═════ INPUT ═════

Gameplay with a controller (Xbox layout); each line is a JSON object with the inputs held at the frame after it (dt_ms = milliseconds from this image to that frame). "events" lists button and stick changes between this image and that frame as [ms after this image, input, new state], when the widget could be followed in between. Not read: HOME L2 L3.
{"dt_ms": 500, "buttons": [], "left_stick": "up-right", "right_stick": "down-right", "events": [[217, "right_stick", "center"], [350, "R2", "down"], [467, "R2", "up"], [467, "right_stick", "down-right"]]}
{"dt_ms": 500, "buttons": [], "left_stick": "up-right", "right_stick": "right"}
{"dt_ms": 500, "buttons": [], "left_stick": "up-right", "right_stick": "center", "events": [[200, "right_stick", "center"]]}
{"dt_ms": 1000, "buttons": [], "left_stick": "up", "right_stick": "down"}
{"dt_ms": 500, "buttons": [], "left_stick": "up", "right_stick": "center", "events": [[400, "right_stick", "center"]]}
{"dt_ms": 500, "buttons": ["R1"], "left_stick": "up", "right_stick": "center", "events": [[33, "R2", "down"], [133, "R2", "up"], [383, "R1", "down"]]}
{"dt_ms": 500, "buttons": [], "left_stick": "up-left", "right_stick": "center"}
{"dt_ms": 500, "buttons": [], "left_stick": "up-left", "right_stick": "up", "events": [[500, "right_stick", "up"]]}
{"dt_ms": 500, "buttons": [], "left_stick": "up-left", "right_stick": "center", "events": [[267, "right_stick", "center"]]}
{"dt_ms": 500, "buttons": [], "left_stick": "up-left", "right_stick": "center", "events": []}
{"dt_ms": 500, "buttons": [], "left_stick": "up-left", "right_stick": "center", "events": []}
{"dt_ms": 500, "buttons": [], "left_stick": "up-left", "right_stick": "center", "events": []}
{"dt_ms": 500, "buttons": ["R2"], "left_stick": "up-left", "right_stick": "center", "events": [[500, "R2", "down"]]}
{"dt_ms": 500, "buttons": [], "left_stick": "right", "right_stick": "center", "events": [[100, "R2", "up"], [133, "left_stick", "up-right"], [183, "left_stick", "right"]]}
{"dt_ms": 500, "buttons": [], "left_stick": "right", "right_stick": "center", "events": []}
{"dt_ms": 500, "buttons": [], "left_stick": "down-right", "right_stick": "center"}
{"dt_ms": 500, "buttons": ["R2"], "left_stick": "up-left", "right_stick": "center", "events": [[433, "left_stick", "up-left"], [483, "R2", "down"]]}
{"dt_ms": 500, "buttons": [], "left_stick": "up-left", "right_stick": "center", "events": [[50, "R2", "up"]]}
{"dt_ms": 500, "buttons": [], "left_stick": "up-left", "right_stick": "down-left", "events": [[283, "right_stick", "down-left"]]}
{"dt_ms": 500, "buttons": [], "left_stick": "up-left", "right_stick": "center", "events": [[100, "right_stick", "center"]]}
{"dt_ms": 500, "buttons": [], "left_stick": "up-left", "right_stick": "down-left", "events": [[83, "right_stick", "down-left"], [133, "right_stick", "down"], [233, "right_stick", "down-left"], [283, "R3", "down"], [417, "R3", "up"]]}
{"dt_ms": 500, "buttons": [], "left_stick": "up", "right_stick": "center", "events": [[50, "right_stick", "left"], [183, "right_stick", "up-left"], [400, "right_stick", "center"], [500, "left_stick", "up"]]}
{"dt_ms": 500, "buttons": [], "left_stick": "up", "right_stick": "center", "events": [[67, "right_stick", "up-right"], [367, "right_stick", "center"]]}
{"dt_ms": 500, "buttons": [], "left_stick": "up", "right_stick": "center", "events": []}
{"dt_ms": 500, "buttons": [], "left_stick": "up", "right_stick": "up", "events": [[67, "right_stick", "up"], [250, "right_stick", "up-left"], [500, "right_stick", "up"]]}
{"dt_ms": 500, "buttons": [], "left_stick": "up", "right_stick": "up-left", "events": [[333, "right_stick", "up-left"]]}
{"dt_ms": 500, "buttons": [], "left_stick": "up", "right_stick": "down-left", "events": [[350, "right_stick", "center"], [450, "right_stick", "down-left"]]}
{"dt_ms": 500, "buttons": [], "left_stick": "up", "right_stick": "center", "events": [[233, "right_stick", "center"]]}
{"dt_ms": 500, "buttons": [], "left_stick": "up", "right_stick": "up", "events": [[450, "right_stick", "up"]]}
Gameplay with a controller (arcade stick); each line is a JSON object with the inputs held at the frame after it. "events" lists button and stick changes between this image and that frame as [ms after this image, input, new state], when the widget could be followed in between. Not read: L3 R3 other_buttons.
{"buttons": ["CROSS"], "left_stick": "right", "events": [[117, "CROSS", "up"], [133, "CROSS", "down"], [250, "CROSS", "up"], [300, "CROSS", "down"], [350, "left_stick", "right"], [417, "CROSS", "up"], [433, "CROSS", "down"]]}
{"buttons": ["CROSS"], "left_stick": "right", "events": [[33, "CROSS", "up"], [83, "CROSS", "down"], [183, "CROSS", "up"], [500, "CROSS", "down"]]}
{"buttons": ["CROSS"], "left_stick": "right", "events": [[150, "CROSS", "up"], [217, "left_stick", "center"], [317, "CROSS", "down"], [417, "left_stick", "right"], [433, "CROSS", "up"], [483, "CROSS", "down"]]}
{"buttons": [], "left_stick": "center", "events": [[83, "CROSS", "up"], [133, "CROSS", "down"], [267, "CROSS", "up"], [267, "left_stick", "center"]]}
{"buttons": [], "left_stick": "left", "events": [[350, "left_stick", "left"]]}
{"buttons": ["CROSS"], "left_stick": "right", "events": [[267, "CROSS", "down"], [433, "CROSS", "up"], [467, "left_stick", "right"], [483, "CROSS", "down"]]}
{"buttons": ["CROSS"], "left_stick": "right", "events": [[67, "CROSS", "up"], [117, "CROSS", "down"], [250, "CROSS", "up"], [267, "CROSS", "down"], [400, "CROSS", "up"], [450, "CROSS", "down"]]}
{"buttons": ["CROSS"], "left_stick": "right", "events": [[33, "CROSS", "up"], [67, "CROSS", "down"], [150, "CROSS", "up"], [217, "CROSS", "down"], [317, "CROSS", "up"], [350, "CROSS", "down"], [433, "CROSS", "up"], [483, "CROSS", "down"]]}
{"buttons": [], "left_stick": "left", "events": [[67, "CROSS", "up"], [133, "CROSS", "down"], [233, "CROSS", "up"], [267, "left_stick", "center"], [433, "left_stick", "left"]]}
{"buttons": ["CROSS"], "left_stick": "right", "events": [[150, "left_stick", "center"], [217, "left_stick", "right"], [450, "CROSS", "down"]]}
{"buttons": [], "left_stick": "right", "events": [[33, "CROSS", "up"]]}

═════

**WHAT TO DO**: Taking the material above, say how many lines have "after" in them, and give no other output.

**ANSWER SPACE**: 2